_PROBLEM REQUIREMENTS_. Select, from the material below, each line with "Heath" in it.

_RECORDS SUPPLIED_.

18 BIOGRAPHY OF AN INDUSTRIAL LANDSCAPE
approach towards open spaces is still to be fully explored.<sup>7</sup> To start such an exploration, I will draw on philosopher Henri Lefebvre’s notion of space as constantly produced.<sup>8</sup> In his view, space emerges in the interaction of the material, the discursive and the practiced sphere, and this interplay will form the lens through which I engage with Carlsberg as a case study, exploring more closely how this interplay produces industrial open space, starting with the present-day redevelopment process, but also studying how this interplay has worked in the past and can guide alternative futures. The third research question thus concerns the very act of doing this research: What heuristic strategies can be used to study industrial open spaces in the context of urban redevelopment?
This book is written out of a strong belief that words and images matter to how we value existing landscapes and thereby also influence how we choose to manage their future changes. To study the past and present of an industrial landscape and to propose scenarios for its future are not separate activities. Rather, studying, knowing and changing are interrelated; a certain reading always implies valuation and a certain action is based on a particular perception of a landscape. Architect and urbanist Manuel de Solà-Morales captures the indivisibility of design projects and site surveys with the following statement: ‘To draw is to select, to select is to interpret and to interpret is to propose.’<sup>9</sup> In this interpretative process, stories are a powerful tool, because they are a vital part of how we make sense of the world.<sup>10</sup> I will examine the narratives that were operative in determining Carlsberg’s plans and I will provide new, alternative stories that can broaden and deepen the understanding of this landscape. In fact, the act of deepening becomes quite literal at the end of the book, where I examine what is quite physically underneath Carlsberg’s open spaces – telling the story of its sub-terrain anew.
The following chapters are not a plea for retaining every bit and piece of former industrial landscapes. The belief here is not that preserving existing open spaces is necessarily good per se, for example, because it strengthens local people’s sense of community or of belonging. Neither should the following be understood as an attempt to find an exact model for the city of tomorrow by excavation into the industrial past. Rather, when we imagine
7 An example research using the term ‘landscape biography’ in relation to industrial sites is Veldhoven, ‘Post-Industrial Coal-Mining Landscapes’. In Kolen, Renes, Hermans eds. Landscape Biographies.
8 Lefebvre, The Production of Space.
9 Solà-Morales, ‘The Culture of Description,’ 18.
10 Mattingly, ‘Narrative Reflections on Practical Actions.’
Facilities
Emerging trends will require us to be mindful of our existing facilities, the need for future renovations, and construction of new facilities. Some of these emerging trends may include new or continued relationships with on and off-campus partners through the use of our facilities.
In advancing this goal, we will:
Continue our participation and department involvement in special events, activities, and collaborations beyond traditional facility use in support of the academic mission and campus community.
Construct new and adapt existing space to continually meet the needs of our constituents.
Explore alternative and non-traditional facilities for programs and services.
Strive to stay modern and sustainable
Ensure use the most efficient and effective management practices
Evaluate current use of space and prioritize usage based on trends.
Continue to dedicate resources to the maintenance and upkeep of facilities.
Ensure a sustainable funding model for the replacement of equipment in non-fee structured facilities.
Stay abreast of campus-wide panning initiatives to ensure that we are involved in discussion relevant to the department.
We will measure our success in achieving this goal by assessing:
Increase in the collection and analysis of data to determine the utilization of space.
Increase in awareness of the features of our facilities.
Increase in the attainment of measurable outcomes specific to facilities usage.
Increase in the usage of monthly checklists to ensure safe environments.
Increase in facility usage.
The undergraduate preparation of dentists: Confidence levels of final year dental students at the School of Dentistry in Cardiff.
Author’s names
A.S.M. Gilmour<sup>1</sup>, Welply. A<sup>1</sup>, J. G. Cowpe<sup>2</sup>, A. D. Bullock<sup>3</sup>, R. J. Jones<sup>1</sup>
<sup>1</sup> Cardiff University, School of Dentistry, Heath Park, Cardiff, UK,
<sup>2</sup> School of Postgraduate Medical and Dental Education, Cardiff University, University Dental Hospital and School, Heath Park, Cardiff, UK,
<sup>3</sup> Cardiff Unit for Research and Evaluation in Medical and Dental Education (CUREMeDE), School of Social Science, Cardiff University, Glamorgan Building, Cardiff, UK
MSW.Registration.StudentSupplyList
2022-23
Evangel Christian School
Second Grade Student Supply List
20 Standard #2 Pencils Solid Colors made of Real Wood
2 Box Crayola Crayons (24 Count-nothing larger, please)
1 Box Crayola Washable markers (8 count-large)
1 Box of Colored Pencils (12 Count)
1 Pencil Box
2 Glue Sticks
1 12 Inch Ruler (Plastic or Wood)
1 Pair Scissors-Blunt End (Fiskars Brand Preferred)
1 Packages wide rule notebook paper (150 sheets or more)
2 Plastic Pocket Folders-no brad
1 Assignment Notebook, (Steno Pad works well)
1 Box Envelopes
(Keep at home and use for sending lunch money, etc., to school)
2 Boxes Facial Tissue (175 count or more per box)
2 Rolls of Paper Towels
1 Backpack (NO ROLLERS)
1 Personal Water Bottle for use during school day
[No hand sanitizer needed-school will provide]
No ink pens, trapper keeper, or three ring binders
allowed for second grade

_ANSWER FOR THE TASK_.
<sup>1</sup> Cardiff University, School of Dentistry, Heath Park, Cardiff, UK,
<sup>2</sup> School of Postgraduate Medical and Dental Education, Cardiff University, University Dental Hospital and School, Heath Park, Cardiff, UK,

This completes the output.